Within the description of the Big Bang there are three main cosmological models. The open universe that will expand forever, the flat model that will come to a halt, or the closed model that will recollapse, possibly 'bouncing' back into another cycle of expansion. If the universe is closed it is possible that it will 'bounce' back cycle after cycle, forever. This idea of an eternal universe expanding and collapsing and re-expanding for ever is my preferred choice, but purely on aesthetic grounds. I realise of course that the arguments are still swinging back and forth as to which cosmological model is correct.

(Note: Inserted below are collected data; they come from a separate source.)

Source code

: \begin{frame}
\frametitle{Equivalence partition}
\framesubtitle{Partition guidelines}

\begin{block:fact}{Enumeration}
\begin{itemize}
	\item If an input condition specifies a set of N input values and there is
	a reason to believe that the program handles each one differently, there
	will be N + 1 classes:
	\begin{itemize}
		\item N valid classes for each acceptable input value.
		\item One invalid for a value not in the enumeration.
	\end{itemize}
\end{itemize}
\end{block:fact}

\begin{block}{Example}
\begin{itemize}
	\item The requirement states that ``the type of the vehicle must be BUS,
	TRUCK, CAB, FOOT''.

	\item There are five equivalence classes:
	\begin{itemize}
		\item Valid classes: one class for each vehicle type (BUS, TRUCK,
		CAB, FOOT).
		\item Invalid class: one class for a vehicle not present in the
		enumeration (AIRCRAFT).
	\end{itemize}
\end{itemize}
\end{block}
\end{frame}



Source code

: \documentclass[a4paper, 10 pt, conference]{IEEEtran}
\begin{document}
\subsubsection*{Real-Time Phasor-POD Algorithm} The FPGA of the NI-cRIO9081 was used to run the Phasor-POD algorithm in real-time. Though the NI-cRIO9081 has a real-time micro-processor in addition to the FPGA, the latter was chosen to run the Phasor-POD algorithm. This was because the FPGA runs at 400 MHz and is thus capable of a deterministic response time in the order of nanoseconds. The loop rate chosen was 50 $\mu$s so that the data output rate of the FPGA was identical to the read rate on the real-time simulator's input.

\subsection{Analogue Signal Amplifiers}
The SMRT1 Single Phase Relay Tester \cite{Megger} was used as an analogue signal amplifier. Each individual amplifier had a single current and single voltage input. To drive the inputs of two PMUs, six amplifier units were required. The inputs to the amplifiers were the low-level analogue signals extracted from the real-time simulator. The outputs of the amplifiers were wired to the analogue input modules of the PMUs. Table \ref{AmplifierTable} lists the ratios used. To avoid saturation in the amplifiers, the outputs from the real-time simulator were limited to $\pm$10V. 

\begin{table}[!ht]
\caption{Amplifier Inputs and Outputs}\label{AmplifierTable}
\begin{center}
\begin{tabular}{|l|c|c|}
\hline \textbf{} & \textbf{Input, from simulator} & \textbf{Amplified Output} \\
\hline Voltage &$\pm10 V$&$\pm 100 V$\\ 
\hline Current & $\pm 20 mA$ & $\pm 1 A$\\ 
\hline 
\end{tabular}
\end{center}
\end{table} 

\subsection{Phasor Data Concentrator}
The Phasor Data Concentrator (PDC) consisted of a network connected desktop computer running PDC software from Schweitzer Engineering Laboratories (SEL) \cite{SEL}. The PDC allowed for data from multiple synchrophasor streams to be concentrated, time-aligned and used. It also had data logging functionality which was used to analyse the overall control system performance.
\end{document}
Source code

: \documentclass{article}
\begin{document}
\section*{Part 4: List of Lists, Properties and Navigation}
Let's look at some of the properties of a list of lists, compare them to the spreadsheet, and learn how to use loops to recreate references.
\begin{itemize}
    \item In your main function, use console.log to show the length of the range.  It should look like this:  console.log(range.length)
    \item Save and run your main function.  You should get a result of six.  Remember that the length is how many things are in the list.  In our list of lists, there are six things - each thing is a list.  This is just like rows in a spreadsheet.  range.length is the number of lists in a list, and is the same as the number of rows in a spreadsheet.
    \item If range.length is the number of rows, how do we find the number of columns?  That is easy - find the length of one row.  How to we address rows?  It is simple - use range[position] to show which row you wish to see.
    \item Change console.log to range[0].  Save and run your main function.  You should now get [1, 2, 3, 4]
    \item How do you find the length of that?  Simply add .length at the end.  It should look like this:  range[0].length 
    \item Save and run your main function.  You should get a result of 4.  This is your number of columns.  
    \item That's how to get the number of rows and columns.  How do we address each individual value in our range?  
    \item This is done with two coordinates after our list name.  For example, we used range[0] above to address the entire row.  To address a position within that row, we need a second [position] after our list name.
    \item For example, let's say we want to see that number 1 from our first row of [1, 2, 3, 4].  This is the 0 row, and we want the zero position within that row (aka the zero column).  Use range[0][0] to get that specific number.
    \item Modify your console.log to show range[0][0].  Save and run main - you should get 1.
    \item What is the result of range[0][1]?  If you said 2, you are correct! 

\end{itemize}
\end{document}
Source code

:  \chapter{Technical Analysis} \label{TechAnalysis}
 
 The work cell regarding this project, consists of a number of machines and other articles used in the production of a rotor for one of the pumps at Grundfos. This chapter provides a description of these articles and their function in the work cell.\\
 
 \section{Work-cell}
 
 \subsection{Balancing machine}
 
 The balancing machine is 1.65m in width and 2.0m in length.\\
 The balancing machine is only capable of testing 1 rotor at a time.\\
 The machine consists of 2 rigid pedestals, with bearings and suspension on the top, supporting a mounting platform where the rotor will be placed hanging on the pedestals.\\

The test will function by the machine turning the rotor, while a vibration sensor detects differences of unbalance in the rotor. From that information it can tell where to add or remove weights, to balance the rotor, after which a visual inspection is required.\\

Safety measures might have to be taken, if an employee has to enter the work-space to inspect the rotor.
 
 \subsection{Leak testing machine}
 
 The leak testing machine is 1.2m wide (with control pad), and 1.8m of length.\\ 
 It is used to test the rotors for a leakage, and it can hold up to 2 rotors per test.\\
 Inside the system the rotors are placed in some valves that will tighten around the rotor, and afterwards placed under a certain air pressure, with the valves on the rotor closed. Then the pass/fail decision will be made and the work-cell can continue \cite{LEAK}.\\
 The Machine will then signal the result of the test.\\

So after all the arguments I have made, what model do I prefer to describe where the universe came from? An infinite eternal unchanging nothing that has always existed and has always contained a finite but unbounded closed universe that constantly changes but is itself eternal. In this model the Big Bang is NOT required as a creation event, it is merely a phase in the cycle of an eternally expanding and collapsing universe and has no special significance at all. There is no need to look beyond it, there is only a previous cycle beyond it, and no need to say it is meaningless to try to look beyond it!
What do I think?
'Nothing' would appear to the casual observer to be a 'natural' state, but as I have outlined above, it seems to me it is not, it would appear to be a very special state.
With the model for nothing that I have described, it would appear to be possible to exist and to contain the universe, but it still does not give an explanation of how the universe could be created from nothing. This problem appears to be insurmountable. I can not 'fix' my theory to explain such an event and it would seem to suggest that the universe did not come from nothing but must have always existed or never existed! I tend to favour the view that the universe does exists, but of course we have no proof that it does!
It may be possible that we have not grasped the concept of nothing. Perhaps to exist it requires a structure, its own form of 'space', but I am not going to go down that particular road because that is not the nothing that I began with as a model of how it may exist. That would be a entirely new theory! Anyway, I don't think it possible to apply the term 'exist' to nothing, it doesn't 'exist', its just a concept!
I honestly think that trying to explain where the universe came from is something we will never be able to do, we are contained within the universe and our understanding is restricted to the universe, anything else is guess work. That aside, this is the best attempt of describing where the universe came from that I could come up with: An infinite eternal unchanging nothing that has always existed and has always contained a finite but unbounded closed universe that constantly changes but is itself eternal. Doesn't exactly roll of the tongue does it.
With this model I can detect only one possible problem (I may be wrong of course, you may find many!) and that is the acceptance of the universe having always existed. If I could present a theory that proved this I would expect a Nobel Prize at the very least! Having said that I would suggest that the route to take in order to establish the concept of 'always' requires a more precise understanding of exactly what time Time? is.
In the meantime, to answer the original question 'Where did the universe come from?' I believe that it didn't come from anything, it always existed. To say that I am unhappy with this concept is an understatement, but I am stuck with it because at this time I am unable to think of a viable alternative. See Our final destiny, immortals
Of course my suggestion is just a model, created for the purpose of argument and discussion only and I do not pretend for one minute that it is anything like the real thing, that, I am sure, will be much more surprising. It may be that it all exists just in our minds!
If you do not like my version, and why should you, why not try and come up with a better working model, you have a completely free hand!